Ребуции было девять лет. Немалый возраст для такого растения. Николай задумался. Может быть, ему почудился скрытый смысл в моём вопросе насчёт возраста ребуции, а может быть, он думал о чём-то другом.

— Ей девять лет, — повторил он, — но у меня есть экземпляры и постарше. Однако я отдал бы всю мою коллекцию, чтобы только поймать одного из тех головорезов и посмотреть ему в глаза... Я верю, уголовный розыск справится с задачей. Он умеет искать и находить.

— Принёс бы ты мне электрическую бритву. Я не могу, как прежде, царапать себя безопаской, болит кожа. Вот прихорошусь и тогда не буду напоминать кактус.

Николай обещал.

— Я уверен, что ты тоже никогда бы не прошёл мимо, если бы человек звал на помощь, — сказал я. — Твоя теория о современных рыцарях никак не соответствует представлению...

— Довольно вам дискуссию разводить, — вмешалась моя мудрая Клавочка, всё время стоявшая на страже у моего изголовья. — Никто из вас не прошёл бы мимо, потому что весь дом мой населён рыцарями.

— Рыцарь рыцарю рознь, — глубокомысленно заметил Николай. — Есть, например, рыцари наподобие Дон Кихота, которые сражаются с ветряными мельницами. Я не хочу сказать, что вы Дон Кихот, но бросаться очертя голову...

— А я уважаю Дон Кихота, — сказал я, — он был мудрым чудаком, и весь мир в него влюблён. Что скажешь, моя Дульцинея?

Клавдия не очень разбирается в классической литературе. Чаще всего она постигает её посредством кино: так она снова и снова «перечитала» «Анну Каренину», «Войну и мир» и многое другое. Но есть один писатель, которому она отдала сердце. Она перечитывает его рассказы бесконечно и подолгу задумывается над ними: в такие минуты я не решаюсь отвлекать её будничными делами. Это Стефан Цвейг.

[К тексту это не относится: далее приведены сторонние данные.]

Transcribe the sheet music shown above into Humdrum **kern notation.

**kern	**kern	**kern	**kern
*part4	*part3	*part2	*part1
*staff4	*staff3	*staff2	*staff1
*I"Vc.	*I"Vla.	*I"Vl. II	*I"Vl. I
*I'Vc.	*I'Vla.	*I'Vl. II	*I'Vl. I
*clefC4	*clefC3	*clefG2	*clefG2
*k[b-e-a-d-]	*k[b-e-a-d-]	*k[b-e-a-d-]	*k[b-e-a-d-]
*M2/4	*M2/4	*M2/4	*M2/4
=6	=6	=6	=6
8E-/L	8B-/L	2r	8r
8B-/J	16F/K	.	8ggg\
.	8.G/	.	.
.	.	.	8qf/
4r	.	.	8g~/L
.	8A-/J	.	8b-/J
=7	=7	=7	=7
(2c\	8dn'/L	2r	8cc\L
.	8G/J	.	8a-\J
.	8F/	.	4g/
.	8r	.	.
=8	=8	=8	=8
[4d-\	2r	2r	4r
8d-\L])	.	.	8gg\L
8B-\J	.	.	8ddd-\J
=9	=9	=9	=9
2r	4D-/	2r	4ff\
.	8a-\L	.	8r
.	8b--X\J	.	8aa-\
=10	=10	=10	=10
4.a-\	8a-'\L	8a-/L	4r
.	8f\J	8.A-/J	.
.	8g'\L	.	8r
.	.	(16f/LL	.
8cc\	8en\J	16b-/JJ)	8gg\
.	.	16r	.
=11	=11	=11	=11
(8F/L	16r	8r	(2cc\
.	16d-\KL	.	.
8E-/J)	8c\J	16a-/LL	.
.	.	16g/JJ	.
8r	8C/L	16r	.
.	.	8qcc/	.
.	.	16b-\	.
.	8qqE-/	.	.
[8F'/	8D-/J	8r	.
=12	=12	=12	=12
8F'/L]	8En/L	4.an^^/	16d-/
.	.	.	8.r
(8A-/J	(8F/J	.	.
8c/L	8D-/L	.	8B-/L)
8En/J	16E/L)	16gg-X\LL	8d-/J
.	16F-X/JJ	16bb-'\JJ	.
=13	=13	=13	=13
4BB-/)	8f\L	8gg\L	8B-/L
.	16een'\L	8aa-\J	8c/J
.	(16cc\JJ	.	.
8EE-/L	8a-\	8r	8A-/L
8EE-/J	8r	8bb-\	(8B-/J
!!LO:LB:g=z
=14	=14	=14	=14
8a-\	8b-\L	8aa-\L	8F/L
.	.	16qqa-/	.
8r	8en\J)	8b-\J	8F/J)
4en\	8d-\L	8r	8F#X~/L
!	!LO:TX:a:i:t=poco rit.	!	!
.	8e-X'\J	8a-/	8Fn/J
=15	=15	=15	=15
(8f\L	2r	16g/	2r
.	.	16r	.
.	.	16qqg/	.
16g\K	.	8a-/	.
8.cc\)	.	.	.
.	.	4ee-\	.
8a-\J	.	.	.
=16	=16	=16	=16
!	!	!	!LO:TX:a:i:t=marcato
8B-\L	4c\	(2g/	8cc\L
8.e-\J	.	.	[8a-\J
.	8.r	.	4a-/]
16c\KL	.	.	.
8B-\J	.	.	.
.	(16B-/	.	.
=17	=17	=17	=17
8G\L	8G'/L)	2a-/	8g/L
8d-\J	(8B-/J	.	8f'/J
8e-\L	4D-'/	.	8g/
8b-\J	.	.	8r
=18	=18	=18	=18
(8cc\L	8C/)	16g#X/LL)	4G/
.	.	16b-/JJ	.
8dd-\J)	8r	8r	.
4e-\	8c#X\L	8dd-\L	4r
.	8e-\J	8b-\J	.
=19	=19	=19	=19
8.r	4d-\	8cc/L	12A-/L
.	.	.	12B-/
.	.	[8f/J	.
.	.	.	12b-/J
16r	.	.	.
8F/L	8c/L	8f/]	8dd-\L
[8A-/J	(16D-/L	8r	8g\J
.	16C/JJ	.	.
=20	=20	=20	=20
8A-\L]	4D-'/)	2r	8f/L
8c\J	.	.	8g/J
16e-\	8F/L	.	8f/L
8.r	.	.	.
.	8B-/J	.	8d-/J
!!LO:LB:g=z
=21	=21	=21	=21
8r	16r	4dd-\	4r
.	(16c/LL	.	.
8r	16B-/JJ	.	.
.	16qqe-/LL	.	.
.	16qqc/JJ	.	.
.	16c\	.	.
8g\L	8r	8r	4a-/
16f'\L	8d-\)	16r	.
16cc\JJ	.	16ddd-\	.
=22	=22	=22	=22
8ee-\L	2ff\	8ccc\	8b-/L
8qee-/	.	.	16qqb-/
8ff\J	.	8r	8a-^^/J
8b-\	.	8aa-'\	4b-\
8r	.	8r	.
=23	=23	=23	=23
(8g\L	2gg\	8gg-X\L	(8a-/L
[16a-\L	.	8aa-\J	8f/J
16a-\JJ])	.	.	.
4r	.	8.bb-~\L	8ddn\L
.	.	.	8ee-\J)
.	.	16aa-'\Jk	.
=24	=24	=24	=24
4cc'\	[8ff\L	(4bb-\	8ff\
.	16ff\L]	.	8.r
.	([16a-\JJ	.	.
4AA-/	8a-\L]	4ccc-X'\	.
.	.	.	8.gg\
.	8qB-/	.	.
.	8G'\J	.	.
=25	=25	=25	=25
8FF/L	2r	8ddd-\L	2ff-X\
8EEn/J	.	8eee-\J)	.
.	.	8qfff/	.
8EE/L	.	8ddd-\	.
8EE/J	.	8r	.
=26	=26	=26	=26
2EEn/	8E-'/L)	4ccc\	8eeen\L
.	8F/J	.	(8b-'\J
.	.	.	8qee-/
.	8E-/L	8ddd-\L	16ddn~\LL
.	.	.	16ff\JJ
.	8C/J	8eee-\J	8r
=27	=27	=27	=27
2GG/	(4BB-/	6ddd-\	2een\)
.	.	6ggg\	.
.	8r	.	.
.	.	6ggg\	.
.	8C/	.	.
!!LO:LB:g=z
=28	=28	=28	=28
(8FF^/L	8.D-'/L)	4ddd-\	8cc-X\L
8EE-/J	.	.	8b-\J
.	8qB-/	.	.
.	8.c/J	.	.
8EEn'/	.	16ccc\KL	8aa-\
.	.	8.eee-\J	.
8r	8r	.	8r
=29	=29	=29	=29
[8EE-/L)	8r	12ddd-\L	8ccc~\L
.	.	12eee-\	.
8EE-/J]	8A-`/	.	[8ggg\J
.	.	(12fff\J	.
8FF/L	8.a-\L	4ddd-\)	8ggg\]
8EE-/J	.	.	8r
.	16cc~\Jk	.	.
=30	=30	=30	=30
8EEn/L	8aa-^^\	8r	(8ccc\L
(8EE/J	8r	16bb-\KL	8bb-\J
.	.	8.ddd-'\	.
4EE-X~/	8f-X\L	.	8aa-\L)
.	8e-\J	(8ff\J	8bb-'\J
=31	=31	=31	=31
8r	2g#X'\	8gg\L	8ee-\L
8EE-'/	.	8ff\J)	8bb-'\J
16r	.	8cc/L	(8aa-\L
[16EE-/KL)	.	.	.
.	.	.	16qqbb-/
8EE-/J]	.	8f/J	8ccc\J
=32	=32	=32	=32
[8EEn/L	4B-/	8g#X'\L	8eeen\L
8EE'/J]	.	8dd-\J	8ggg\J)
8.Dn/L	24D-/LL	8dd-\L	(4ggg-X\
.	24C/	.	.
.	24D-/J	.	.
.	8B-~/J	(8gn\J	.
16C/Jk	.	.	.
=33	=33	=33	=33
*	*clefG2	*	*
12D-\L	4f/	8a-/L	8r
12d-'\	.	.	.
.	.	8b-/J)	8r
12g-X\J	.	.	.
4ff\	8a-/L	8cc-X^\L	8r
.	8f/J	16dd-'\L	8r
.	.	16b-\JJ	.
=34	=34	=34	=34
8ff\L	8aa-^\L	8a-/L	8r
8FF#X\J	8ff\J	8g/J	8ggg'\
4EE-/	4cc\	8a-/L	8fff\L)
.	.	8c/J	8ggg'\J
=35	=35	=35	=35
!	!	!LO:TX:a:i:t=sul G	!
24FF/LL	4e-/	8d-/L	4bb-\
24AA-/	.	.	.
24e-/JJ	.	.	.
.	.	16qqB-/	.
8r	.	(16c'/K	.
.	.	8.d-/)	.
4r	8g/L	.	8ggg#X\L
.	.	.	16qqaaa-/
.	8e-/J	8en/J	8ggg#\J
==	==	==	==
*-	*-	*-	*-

— Каждый из нас понемножку донкихот, — неожиданно сказала она.

Эта мысль заинтересовала меня и показалась верной, хотя, признаться, я тоже не очень хорошо разбираюсь в художественной литературе.

Что касается Николая, то он, как мне известно, читает только фантастику и детективы. На остальное, говорит он, не хватает времени. Ибо строители, по его мнению, самый занятый народ в мире. И самый неустроенный.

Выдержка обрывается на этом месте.